3 Responses to “Avoiding a Toxic Moment”

  1. subie says:

    The first time I was there I just bounded up the stairs too. But the second time I was there, when I took the time to really look at the quotes, photos and videos in the rotunda, I notice the exclusionary escalators. They had their sweetest susan-boyle looking attendant standing at the bottom telling everyone “I’m sorry, but you can’t use this escalator.” I believe she truly was sorry. Everyone was very nice, but I felt sorry for her. How in the world could the Wilpons have missed the disgusting irony of that? Can they really be that clueless?

  2. JD says:

    I had not realized that was the case with the escalators either. That is just plumb stupid and could have been remedied just as you’ve suggested — a discreetly placed elevator to some elite seat level. Not smack in the middle of a Rotunda ostensibly devoted to the theme of equality and fairness. “Mr. Robinson spent his life pressing for fair and equitable treatment for all Americans….now back the @#*$ away from the escalator you Promenade Reserve peasant!!”

    (Truth is that I found most of the CF staff and ushers almost eerily polite and solicitous in my 2 visits.

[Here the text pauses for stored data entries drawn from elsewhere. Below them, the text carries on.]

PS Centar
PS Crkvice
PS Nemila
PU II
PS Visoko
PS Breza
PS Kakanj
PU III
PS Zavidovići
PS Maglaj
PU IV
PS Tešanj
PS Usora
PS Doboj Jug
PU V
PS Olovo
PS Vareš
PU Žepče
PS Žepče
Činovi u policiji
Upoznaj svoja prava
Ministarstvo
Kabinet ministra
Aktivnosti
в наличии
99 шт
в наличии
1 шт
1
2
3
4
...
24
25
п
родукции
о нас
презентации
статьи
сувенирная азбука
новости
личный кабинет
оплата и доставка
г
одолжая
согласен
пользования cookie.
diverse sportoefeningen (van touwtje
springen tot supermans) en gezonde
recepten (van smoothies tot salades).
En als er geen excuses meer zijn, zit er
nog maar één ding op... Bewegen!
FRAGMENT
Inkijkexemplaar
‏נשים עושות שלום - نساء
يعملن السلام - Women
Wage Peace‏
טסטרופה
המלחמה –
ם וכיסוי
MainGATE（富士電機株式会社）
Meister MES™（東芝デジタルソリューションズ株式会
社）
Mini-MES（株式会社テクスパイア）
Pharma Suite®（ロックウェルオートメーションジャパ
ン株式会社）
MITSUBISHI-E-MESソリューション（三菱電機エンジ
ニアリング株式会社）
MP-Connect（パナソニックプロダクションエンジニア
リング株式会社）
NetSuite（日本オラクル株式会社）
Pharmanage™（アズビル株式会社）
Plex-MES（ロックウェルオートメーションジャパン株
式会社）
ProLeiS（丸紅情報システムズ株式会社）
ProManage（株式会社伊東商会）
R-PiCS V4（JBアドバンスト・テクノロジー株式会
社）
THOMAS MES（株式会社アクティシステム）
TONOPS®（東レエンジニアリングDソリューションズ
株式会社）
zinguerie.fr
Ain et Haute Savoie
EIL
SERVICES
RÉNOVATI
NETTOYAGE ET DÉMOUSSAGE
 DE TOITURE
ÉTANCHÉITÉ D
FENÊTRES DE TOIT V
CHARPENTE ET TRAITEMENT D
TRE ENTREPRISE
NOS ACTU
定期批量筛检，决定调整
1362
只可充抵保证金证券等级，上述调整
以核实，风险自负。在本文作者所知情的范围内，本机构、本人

Kind of freaked me out. My comfort zone is with some ancient and irascible usher giving me the stink eye if I am not eager to tip him for the privilege of wiping my seat with a greasy rag, who also threatens to kill me and my family for trying to move from back rows Mezz 6 rows forward at a game attended by about 42 paying customers against the Expos in the early 1990s)

    I had read that the Mets were restricting access during batting practice to some of the most expensive seats. Even at the team workout I attended (for plan holders) they let us sit everywhere and enter every elite club save for those seats behind home plate. Its annoying but could be worse — at Dodger Stadium they wouldn’t let us go to any other level than our own, period, during practice. (Explains a lot about why LA riots have a unique quality to ‘em.)

    Given the insane price of the most elite seats at CF, I suppose if I owned one I wouldn’t want some shlub (in other words, me) dribbling beer and Gold’s mustard on my seat while he watches Sheffield take his hacks. Actually, at that price I’d want the stadium ushers and members of the Madoff family to personally warm the seat and clean the pavement beneath it at my command. Democracy is fine, but we do live in a democratic republic, after all.

  3. G-Fafif says:

    The separate and unequal escalators in the Jackie Robinson Rotunda is too juicy a detail to bypass, but it’s not all that uncommon to have dedicated escalators to club levels in these newer ballparks. To place them in this particular space, dedicated to who and what it’s allegedly dedicated to, however…only the Mets, I swear.